Wenn sie diesen Mistkerl von einem Schwein unter die Augen kriegte, würde sie ihm eine verpassen. All die Angst, die sie um Selin, Azad, Necmiye Teyze und ihr eigenes Leben ausstand, würden sie sonst noch irgendwann innerlich umbringen. Niemand hatte das Recht, sich ihr Leben unter den Nagel zu reißen und sie erneut zu einer Gejagten zu machen! Einmal war bereits einmal zu viel. Ihre kleine Schwester verdiente einfach so viel mehr als in diesen ganzen Schlamassel reingezogen zu werden.
Quietschende Reifen und eine zufallende Autotür kündigten einen Besucher an. Rüyas Blick wanderten zu Azads schwarzen Geländewagen und sie hob verwundert eine Braue. Für einen Moment stand er neben der Fahrerseite, sein Handy in der Hand - dann schaute er auf und ihre Blicke begegneten sich.

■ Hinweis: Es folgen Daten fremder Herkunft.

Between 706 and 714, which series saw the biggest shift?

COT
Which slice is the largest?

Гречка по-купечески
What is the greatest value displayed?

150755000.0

Gott, es war als hätte ihr jemand einen Schlag verpasst und all die Luft wich aus ihrer Lunge. Gierig sog sie den Anblick seiner zerzausten Haare mit dem schwarzen Pulli und der dunklen Jeans in sich auf. Seine Augen loderten dunkel. Besorgt kniff sie die Augen zusammen, als sie den grausamen Zug um seine Mundwinkel entdeckte. Fast verborgen in den unergründlichen und starren Gesichtszügen. Er steckte die Schlüssel zusammen mit seinem Handy in die Hosentasche ehe er und das Haus herumging und durch die Vordertür marschierte.

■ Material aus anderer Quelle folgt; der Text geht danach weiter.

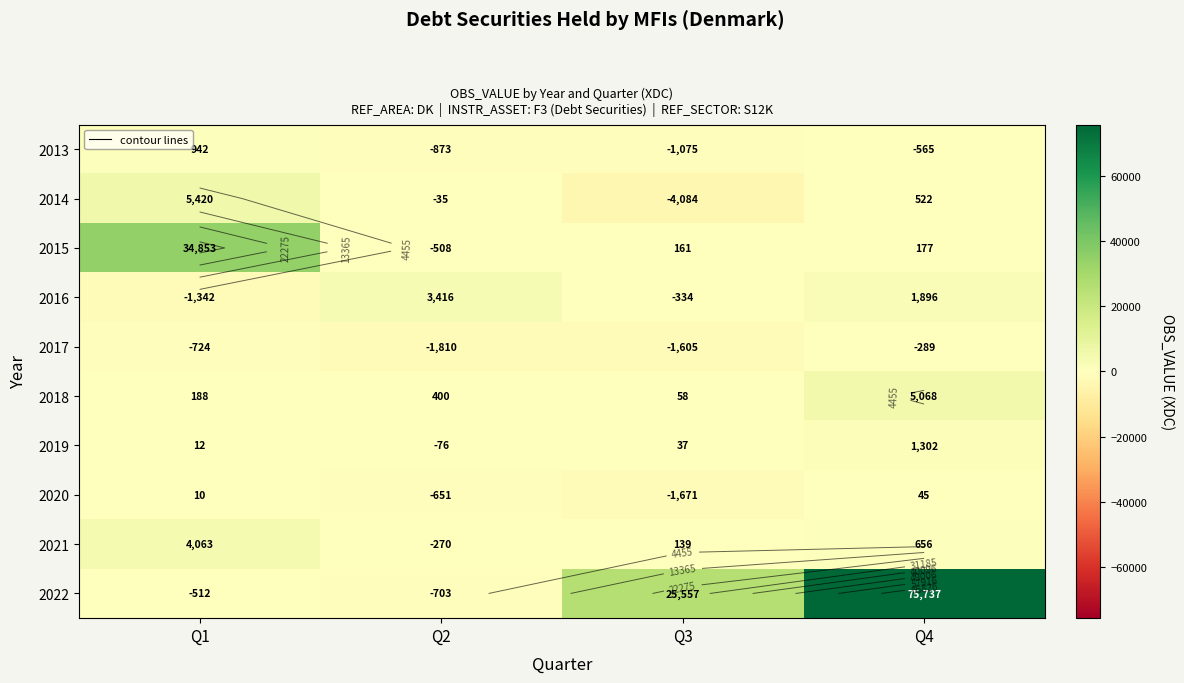

At which label does 2017 first exceed -724?

Q4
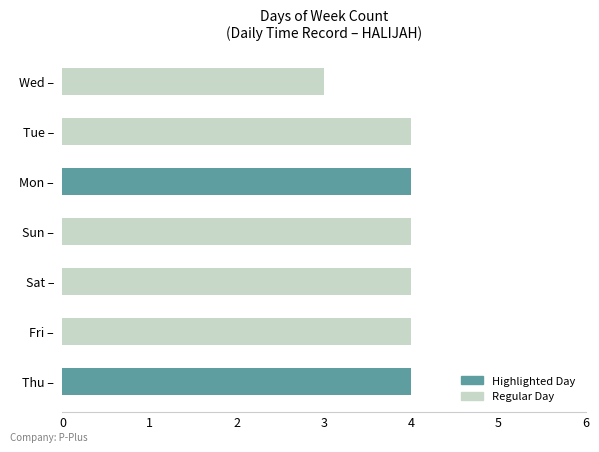

Is it true that the value at Tue – is 4?

True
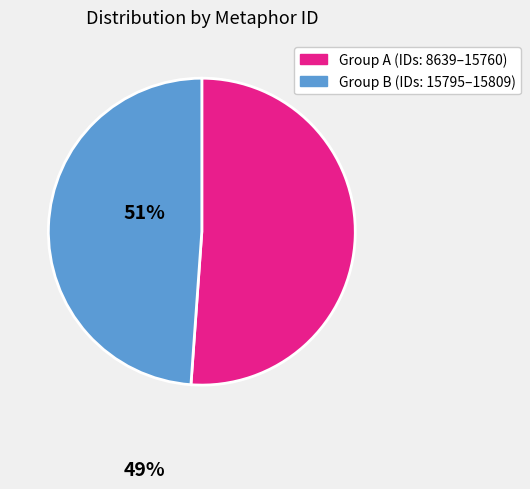

Does any single category account for the majority?

Yes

Rüya sagte kein Wort, doch Azad schien genau zu verstehen, dass sie ihn zum Reden aufforderte. »Hab deine Anrufe vorhin gesehen.« Er strich sich über den unrasierten Bart und nahm sich eine Wasserflasche aus der Vorratskammer. »Mann«, ächzte er, »ich habe so einen Hunger, könnte einen ganzen Berg voll Essen verdrücken.«
»Deine Tante hat Gemüselasagne gemacht.« Sie klopfte weiterhin mit den Fingern auf den Tisch, während er zu ihr schielte. »Selin schon am Schlafen?«
»Hmh.«
Er legte die Wasserflasche zur Seite, lehnte sich an den Tisch und nahm fast die gesamte Küche ein. Mit fast schon beängstigender Ernsthaftigkeit sah er Rüya ins Gesicht. Unter seinem Blick wurde ihr heiß und kalt zugleich. Ein merkwürdiger Knoten setzte sich in ihrem Magen fest. Sie erwiderte seinen forschen Blick. »Sag's einfach, Azad.«
Ruhig sagte er: »Wir haben den Mistkerl.«
Alles stoppte. Sie schloss die Augen. Und zum ersten Mal seit langer Zeit konnte sie endlich wieder atmen.